--- Teks Sumber ---

Renungan Qolbu

Dalam kitab al-Mahabbah-nya, Imam Al-Ghazali menulis iftitah dengan hamdalah. Setelah itu, ia menyebutkan:

Fa inna al-mahabbah lillah 'azza wa jalla; hiya al-ghayah al-qushwa min al-maqamat wa dzarwah al-'ulya min al-darajat; fa ma ba'da idrak al-mahabbah maqam illa wa huwa tsamratun min tsamariha wa tabi' min tawabi' iha ka al-syauq wa al-uns wa al-ridha wa akhwatiha; wa laqabl al-mahabbah maqam illa wa huwa muqaddimah min muqaddimatiha ka al-tawbah wa al-shabr wa al-zuhd wa ghayriha wa sa'ir al-maqamat. (Sesungguhnya kecintaan kepada Allah Azza wa jalla adalah tujuan puncak dari seluruh maqam dan kedudukan yang paling tinggi. Karena, setelah diraihnya mahabbah, tidak ada lagi maqam yang lain kecuali buah dari mahabbah itu, seperti maqam syauq (kerinduan), uns (kemesraan), ridha, dan lain-lain. Dan tidak ada maqam sebelum mahabbah kecuali pengantar-pengantar kepada mahabbah itu, seperti taubat, sabar, zuhud, dan maqam-maqam yang lain).

Puncak perjalanan keberagamaan kita, menurut al-Ghazali, adalah al-mahabbah, cinta. Kata mahabbah berasal dari kata hubb, yang sebetulnya mempunyai asal kata yang sama dengan habb, yang artinya biji atau inti. Sebagian sufi menyebutkan bahwa hubb adalah awal sekaligus akhir dari perjalanan keberagamaan kita. Mereka juga menyatakan bahwa hubb terdiri dari dua kata, ha dan ba. Huruf ha artinya ruh, dan ba berarti badan. Karena itu, hubb merupakan ruh dan badan dari proses keagamaan kita.

--- Data yang Disediakan ---

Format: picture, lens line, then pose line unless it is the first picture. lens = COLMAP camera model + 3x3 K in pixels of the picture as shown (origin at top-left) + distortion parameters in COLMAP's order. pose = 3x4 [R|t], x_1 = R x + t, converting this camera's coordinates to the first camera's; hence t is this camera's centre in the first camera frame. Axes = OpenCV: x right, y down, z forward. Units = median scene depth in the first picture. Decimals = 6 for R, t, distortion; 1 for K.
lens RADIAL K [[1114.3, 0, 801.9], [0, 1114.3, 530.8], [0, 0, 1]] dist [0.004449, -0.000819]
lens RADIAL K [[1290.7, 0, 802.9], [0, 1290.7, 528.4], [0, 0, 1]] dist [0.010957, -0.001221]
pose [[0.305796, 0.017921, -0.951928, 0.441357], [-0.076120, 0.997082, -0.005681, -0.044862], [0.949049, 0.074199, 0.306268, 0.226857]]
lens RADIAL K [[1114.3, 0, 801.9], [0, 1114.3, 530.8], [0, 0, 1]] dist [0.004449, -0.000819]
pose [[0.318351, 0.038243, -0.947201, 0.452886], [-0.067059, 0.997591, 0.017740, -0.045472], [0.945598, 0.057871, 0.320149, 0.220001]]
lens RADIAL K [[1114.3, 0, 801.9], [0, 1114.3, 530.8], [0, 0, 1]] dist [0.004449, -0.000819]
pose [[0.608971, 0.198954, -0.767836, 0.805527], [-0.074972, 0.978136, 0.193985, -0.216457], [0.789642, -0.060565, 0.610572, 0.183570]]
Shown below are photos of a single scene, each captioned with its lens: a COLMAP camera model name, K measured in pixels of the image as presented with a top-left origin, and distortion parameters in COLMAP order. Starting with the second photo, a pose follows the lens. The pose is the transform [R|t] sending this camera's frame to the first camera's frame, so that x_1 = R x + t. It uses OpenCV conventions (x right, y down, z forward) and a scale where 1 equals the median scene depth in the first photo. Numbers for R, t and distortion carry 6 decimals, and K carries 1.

---

Tugas 1: Ubah seluruh baris catatan di atas menjadi sebuah daftar JSON berisi string, satu string untuk setiap baris, dengan baris kosong dihilangkan.
Tugas 2: Teruskan tulisan tentang mahabbah menurut al-Ghazali di atas, dimulai setelah kalimat terakhirnya.

Jawaban 1:
[
  "Format: picture, lens line, then pose line unless it is the first picture. lens = COLMAP camera model + 3x3 K in pixels of the picture as shown (origin at top-left) + distortion parameters in COLMAP's order. pose = 3x4 [R|t], x_1 = R x + t, converting this camera's coordinates to the first camera's; hence t is this camera's centre in the first camera frame. Axes = OpenCV: x right, y down, z forward. Units = median scene depth in the first picture. Decimals = 6 for R, t, distortion; 1 for K.",
  "lens RADIAL K [[1114.3, 0, 801.9], [0, 1114.3, 530.8], [0, 0, 1]] dist [0.004449, -0.000819]",
  "lens RADIAL K [[1290.7, 0, 802.9], [0, 1290.7, 528.4], [0, 0, 1]] dist [0.010957, -0.001221]",
  "pose [[0.305796, 0.017921, -0.951928, 0.441357], [-0.076120, 0.997082, -0.005681, -0.044862], [0.949049, 0.074199, 0.306268, 0.226857]]",
  "lens RADIAL K [[1114.3, 0, 801.9], [0, 1114.3, 530.8], [0, 0, 1]] dist [0.004449, -0.000819]",
  "pose [[0.318351, 0.038243, -0.947201, 0.452886], [-0.067059, 0.997591, 0.017740, -0.045472], [0.945598, 0.057871, 0.320149, 0.220001]]",
  "lens RADIAL K [[1114.3, 0, 801.9], [0, 1114.3, 530.8], [0, 0, 1]] dist [0.004449, -0.000819]",
  "pose [[0.608971, 0.198954, -0.767836, 0.805527], [-0.074972, 0.978136, 0.193985, -0.216457], [0.789642, -0.060565, 0.610572, 0.183570]]",
  "Shown below are photos of a single scene, each captioned with its lens: a COLMAP camera model name, K measured in pixels of the image as presented with a top-left origin, and distortion parameters in COLMAP order. Starting with the second photo, a pose follows the lens. The pose is the transform [R|t] sending this camera's frame to the first camera's frame, so that x_1 = R x + t. It uses OpenCV conventions (x right, y down, z forward) and a scale where 1 equals the median scene depth in the first photo. Numbers for R, t and distortion carry 6 decimals, and K carries 1."
]

Jawaban 2:
Dalam buku yang ditulis Mir Vali'uddin yang berjudul Love of God (Mencintai Tuhan) disebutkan bahwa Allah, dalam bahasa Arab, berasal dari kata walaha; walaha-yalihu-ilahan. Ketika kata ilah ditambah dengan alif lam sebelumnya, maka ia menjadi Alllah. Jadi, kata Allah berasal dari kata walaha yang artinya keresahan, kecintaan, dan kerinduan yang dirasakan oleh seorang ibu kepada anaknya. Lalu, kata walaha menjadi ilah, yakni sebagai isim maf'ul (sebagai objek yang di …). Jadi, kata ilah berarti "yang dirindukan" atau "yang dicintai". Dalam kerinduan dan kecintaan itu, ada kegelisahan, ada keresahan spiritual. Dalam bahasa Hindu, kata Allah diterjemahkan menjadi man mohan, yang artinya "kecintaan hati".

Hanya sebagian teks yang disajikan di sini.